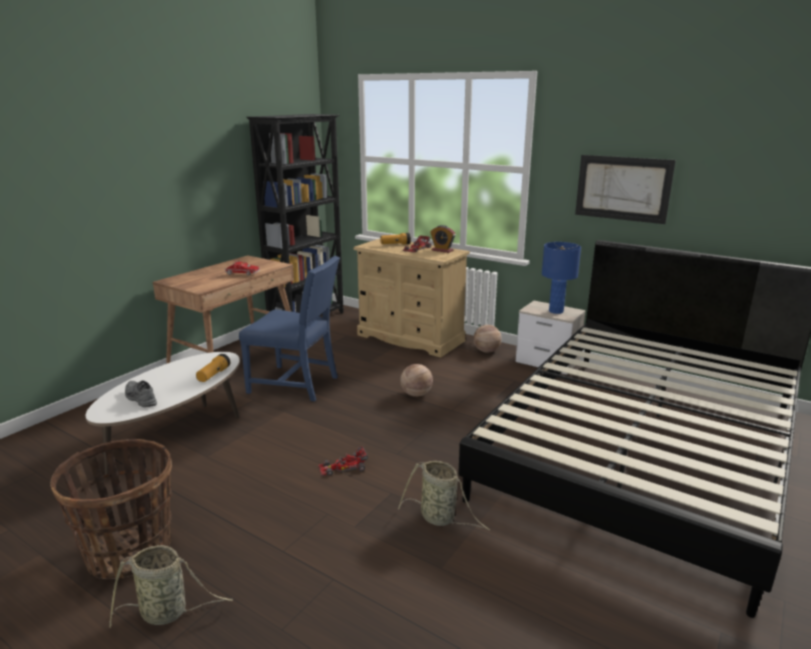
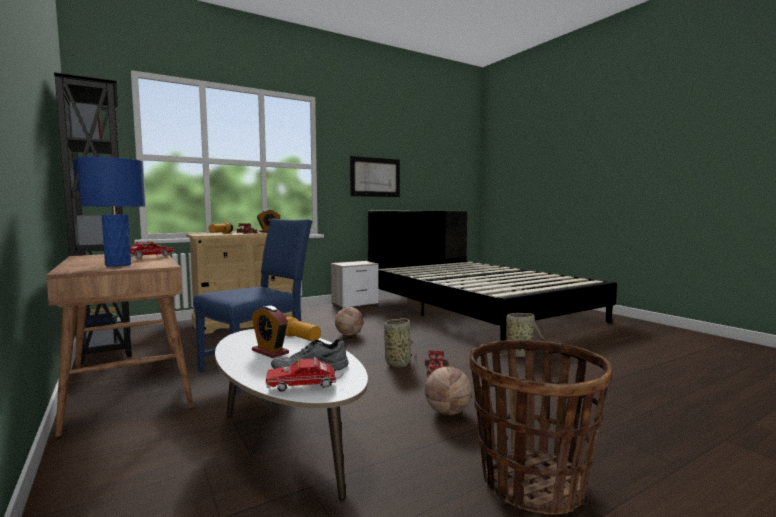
camera: 65 degrees left, 15 degrees down
basket [109,545,233,628] -> basket moved to [384,318,413,370]
basketball [474,325,502,353] -> basketball moved to [425,366,472,415]
blue table lamp [542,242,581,314] -> blue table lamp moved to [77,157,145,267]
none -> alarm clock [251,305,289,358]
none -> toy truck [265,357,343,392]

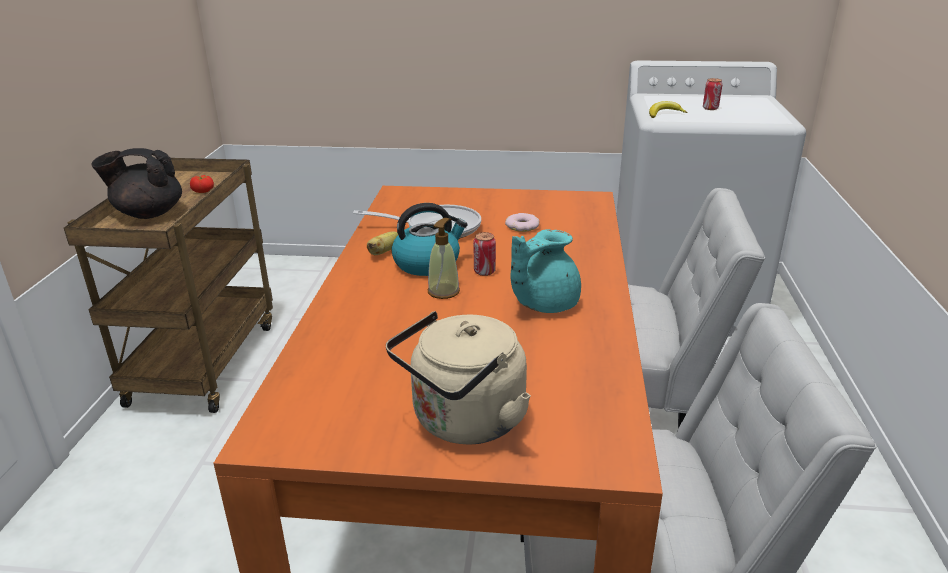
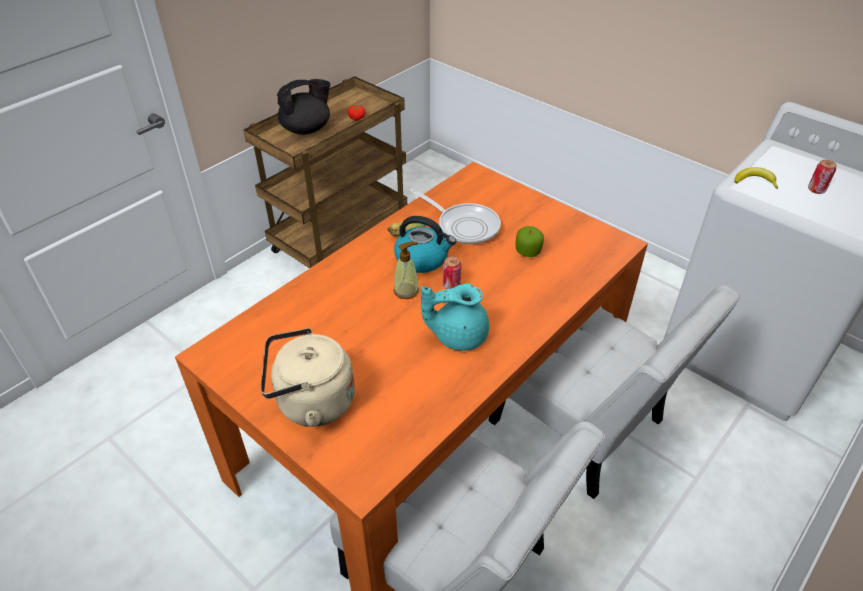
camera: 35 degrees right, 15 degrees up
black teapot [91,148,182,219] -> black teapot turned 120 degrees clockwise [277,79,330,135]
donut [505,213,540,232] -> apple [515,226,544,257]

WORK INSTRUCTIONS. State only the number of lines above that contain the word "degrees".

RESPONSE BOX. 3